I also view having women deaconesses with considerable reserve. Not because some of us are not capable, but that it does carry some dangers. What I see as the Church needing more than anything else is priests and deacons who do what Jesus told they were assigned to do, which is to go forth and "preach, teach, and heal." Do you see many of them doing so? I don't. Because of this lukewarm method of performing the rituals, often with little feeling or faith it seems, the entire Christian faith is faltering and the real power of the Church to transform lives of people remains buried to a great extent. Let's take care of the basics first, then study the other issues.


Sonya Jason
Woodland Hills, Ca.

Dear Editors:

I hope and pray your publication is a success. I don't mean this as a negative statement, but for women participating in a male dominated Church, it will be refreshing to receive the Quarterly and read issues pertaining to the role of women in the Church and the gifts we have to offer other than Sunday School teachers. I especially like the article about women and menstruation.

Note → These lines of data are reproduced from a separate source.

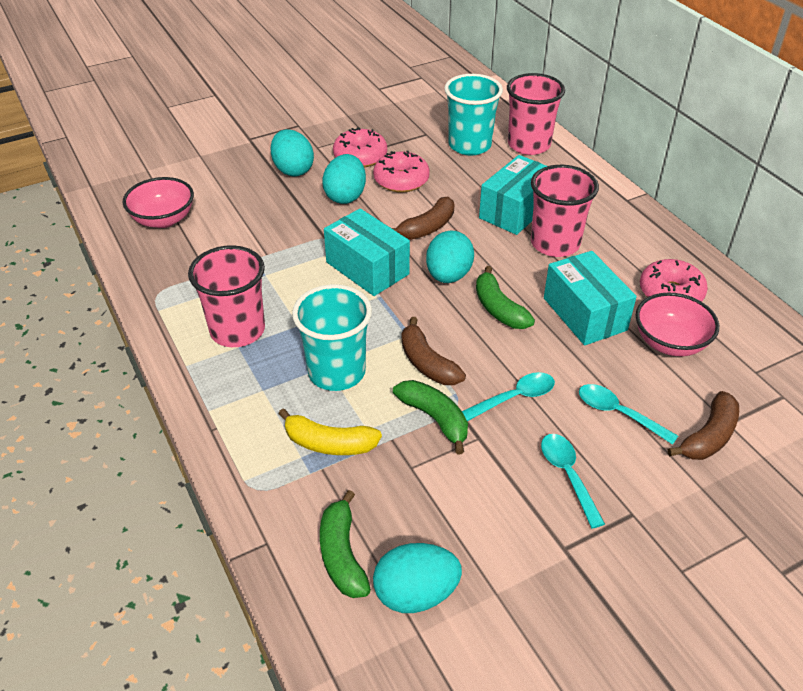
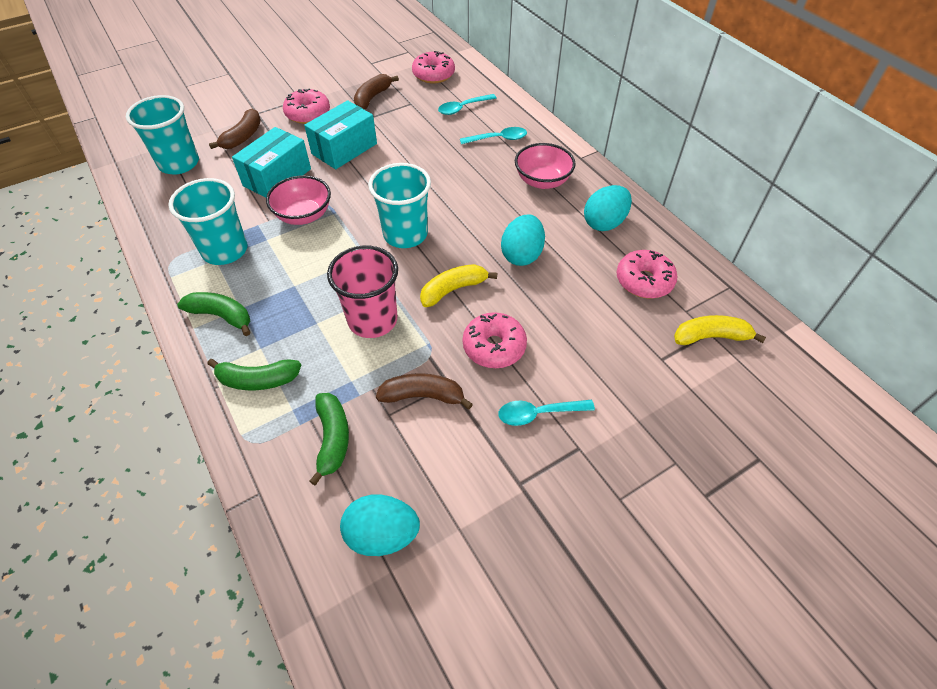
pink cup: [188,245,265,347] [507,73,565,155] [531,165,599,257] = 3 -> [327,246,398,338] = 1
pink donut: [333,127,387,167] [373,150,430,193] [640,259,708,302] = 3 -> [283,88,330,124] [412,51,455,84] [463,312,527,368] [616,250,678,299] = 4
turquoise box: [324,208,410,296] [479,155,547,235] [544,251,637,345] = 3 -> [232,127,311,198] [304,100,377,169] = 2
turquoise cup: [292,284,372,391] [444,74,503,155] = 2 -> [126,95,199,174] [168,178,247,265] [368,163,431,248] = 3
turquoise egg: [271,129,314,177] [322,154,366,204] [373,543,462,613] [426,231,474,283] = 4 -> [340,495,420,556] [501,214,545,266] [584,185,632,231] = 3
yellow banana: [278,408,382,455] = 1 -> [420,264,497,307] [674,315,766,345] = 2

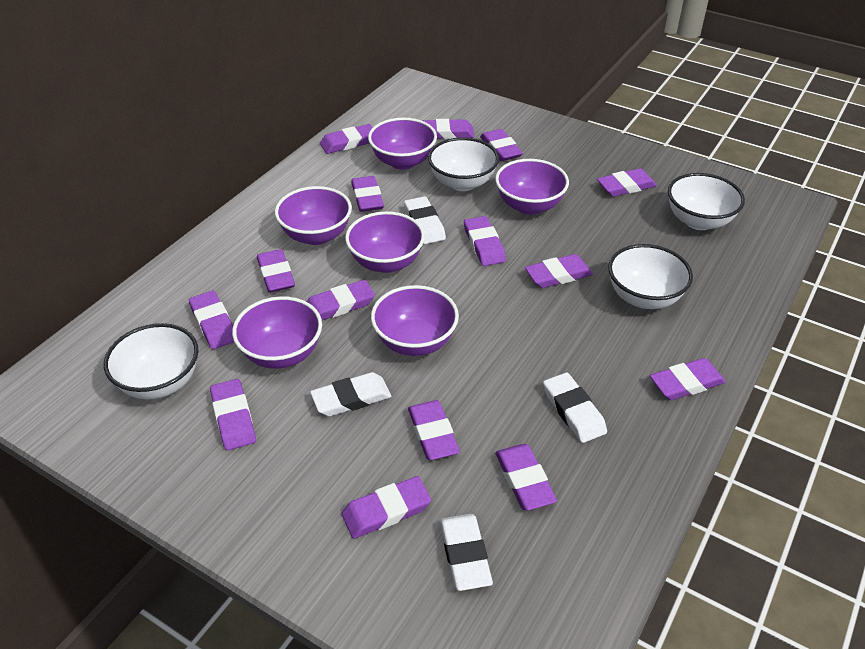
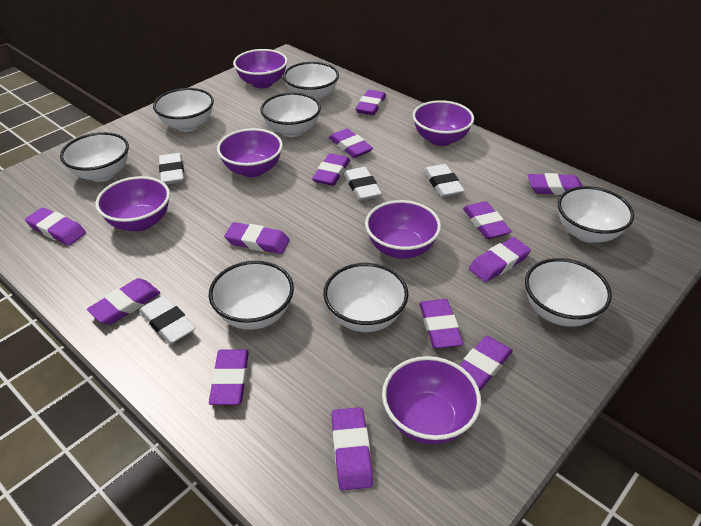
purple eraser: [189,291,234,349] [210,379,256,451] [257,249,295,293] [307,280,375,320] [320,124,373,154] [342,476,431,539] [351,176,384,212] [408,400,460,460] [422,119,474,139] [464,216,506,266] [480,129,523,161] [495,444,557,511] [525,254,593,288] [597,168,657,197] [650,358,726,400] = 15 -> [25,207,86,246] [87,278,161,325] [209,349,249,405] [224,222,290,254] [312,153,350,186] [329,128,373,158] [332,407,373,491] [355,90,386,115] [419,299,463,348] [459,336,513,391] [463,201,512,239] [469,237,531,282] [528,173,582,195] = 13
white bowl: [104,323,198,399] [428,137,499,191] [608,244,693,309] [668,173,745,230] = 4 -> [60,132,129,182] [153,88,214,132] [209,261,294,330] [260,93,321,137] [283,62,339,101] [323,263,408,332] [525,258,612,327] [558,186,634,243] = 8

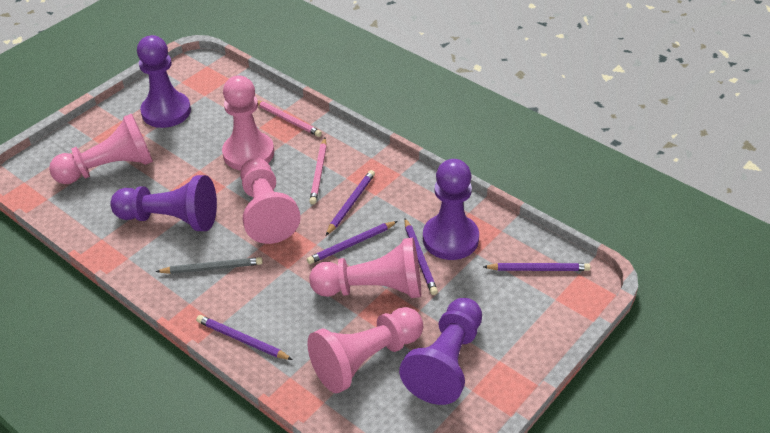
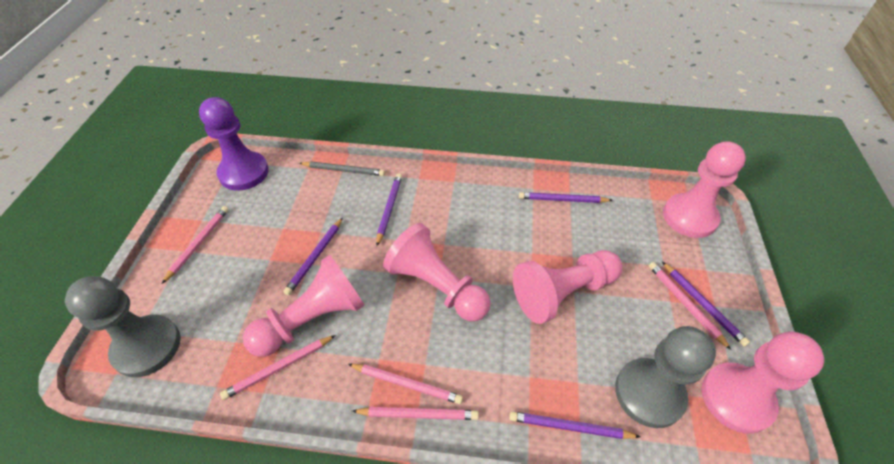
grey pawn: none = 0 -> [65,276,181,377] [615,326,716,428] = 2
pink pencil: [258,100,322,137] [309,138,327,205] = 2 -> [162,206,229,284] [220,335,336,400] [348,364,463,404] [352,407,479,420] [649,262,731,350] = 5
purple pawn: [110,175,217,231] [137,35,191,128] [399,298,482,405] [423,159,479,260] = 4 -> [199,97,269,191] = 1

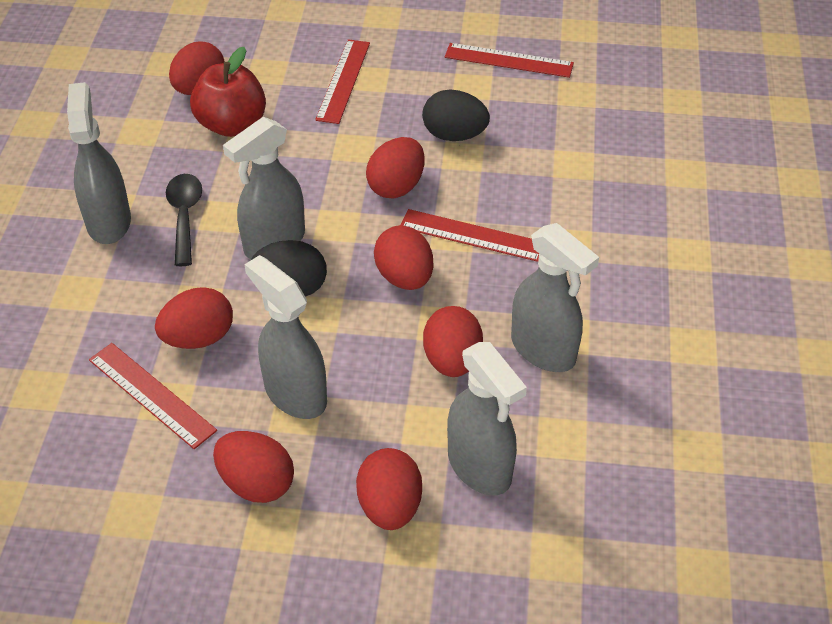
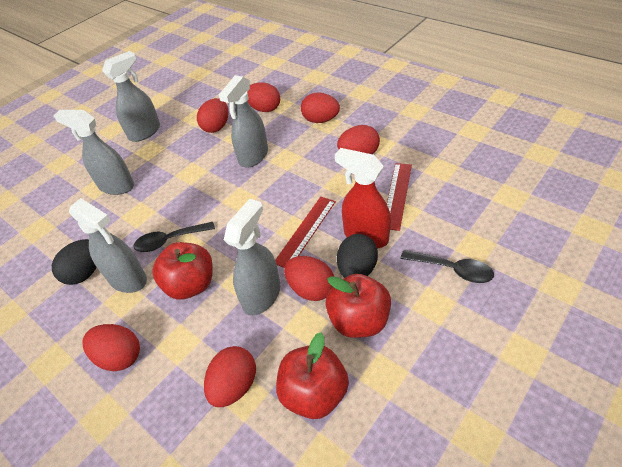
black spoon: [166,174,202,266] = 1 -> [133,222,215,252] [400,250,494,283] = 2
red apple: [190,47,266,137] = 1 -> [152,242,212,300] [276,333,349,419] [325,274,391,338] = 3
red ruler: [89,343,217,449] [315,39,370,124] [400,209,539,262] [445,43,574,78] = 4 -> [275,197,336,268] [387,163,412,231] = 2
red spray bottle: none = 0 -> [335,148,391,249] = 1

. . .I am an iconographer for the Orthodox Church, blessed by our Bishop, His Grace JOB of the OCA Midwest and accepted and listed with the Antiochian Archdiocese. . . May God bless the efforts and publication of the St. Nina Quarterly so it may be used for His glorification.

In His Service,

Arlene Tilghman
Lockport, Il.

Dear Editors:

I am happy to contribute to the St. Nina Quarterly and appreciate your mission and care in preparing the publication, which I enthusiastically pass along to church friends. Bringing the theological research to us in relevant language is vitally needed.

Among the topics of your inquiry, I long to understand why our priests and bishops, with a perfectly pious demeanor, refer to the abstract being of our "mother church?" How can there be a "mother" church in such a blatantly patriarchal hierarchy that is the Eastern Orthodox Church? Would the "mother" image somehow subconsciously excuse patriarchal domination of our female status, specifically, the loathsome exclusion of innocent baby girls from the altar during her forty day blessing when the equally innocent baby boys are paraded around the altar?

The epithet "mother" church certainly does not refer to the specific "holy mothers" Eva Topping has written about so eloquently. The meaning for "mother church" is intended to create a loving image we all respect, an image beyond reproach. But it seems to me very hypocritical. If a parent must be used for an image, would it not be honest to call it the "father" church, at least until some basic changes can be made in women's status?

With agape to all,

Villa Liacouras Chantiles

Editors' note: We have received many more letters than space allows. They will appear in subsequent issues of the Quarterly.